Sur les rivages albanais, dans un paysage lagunaire d'une beauté à couper le souffle, des milliers d'oiseaux d'eau s'ébrouent dans leur paradis bleu azur. Mais à quelques encablures de là, les pelleteuses creusent la terre sur le chantier d'un futur aéroport.
À l'unisson de la population locale, le gouvernent soutient que l'infrastructure est indispensable pour développer le tourisme et les emplois dans un pays dont les habitants fuient en masse la pauvreté et le chômage. Il assure que le chantier respecte toutes les règles environnementales et que les oiseaux ne seront pas dérangés.

Tranchées
Pour l'heure, seul le clapotis de l'eau et les pépiements des échasses blanches, chevaliers sylvains et autre avocettes élégantes troublent la quiétude des lieux. Ici on est dans l'estuaire du majestueux Vjosa, l'un des derniers fleuves sauvages d'Europe, classé à grand bruit parc national par les autorités.

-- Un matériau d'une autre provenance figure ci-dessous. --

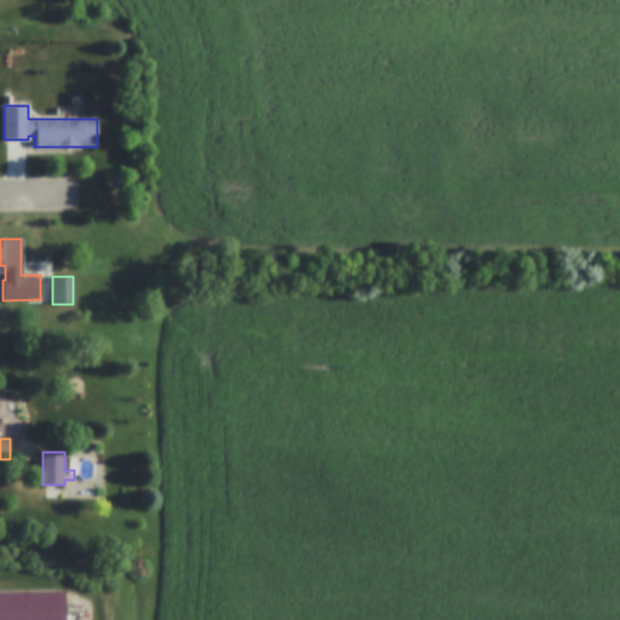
[(0,619),(0,593),(64,593),(64,619),(0,619)]
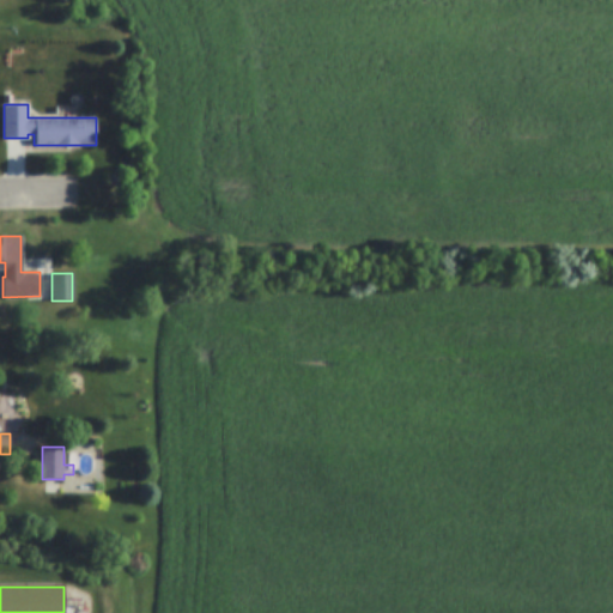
All buildings are outlined.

Mais à cinq kilomètres plus au nord à vol d'oiseau, les engins de chantier creusent les tranchées du futur aéroport international de Vlora, la grande station balnéaire du coin.
Les travaux menés par le suisse Mabco Constructions ont débuté fin 2021. Selon Tirana, l'infrastructure à 104 millions d'euros ambitionne d'accueillir deux millions de passagers par an à partir de 2025.
Risques de collision
Le gouvernement dément que l'aéroport se situe dans l'aire protégée de Vjosa-Narta et assure que les meilleurs experts de l'environnement ont été consultés.
Ce sera une valeur ajoutée et en aucun cas une menace pour l'écosystème.
Les 1.500 habitants d'Akerni, localité extrêmement pauvre qui accueillera l'aéroport, attendent avec une impatience non dissimulée. Ils espèrent un nouveau souffle pour la région sous la forme d'un afflux de touristes.

Mais justement, les ONG redoutent le tourisme de masse qui a déjà défiguré une partie des côtes, hérissées de resorts et autres immeubles vue sur mer à Vlora ou à Durres, grande ville portuaire.
En 2022, ils avaient constaté une baisse de 25% sur un an du nombre des oiseaux d'eau dans les marais de Divjaka-Karavasta.
Pour Ornold Bazaj, propriétaire d'une agence focalisée sur l'écotourisme, l'aéroport va tuer la poule aux oeufs d'or dans un pays qui a accueilli l'an dernier 7,5 millions de touristes, et de conclure:
Il aura bien à court terme des effets bénéfiques, mais à long terme, on va détruire l'environnement et à son tour le tourisme.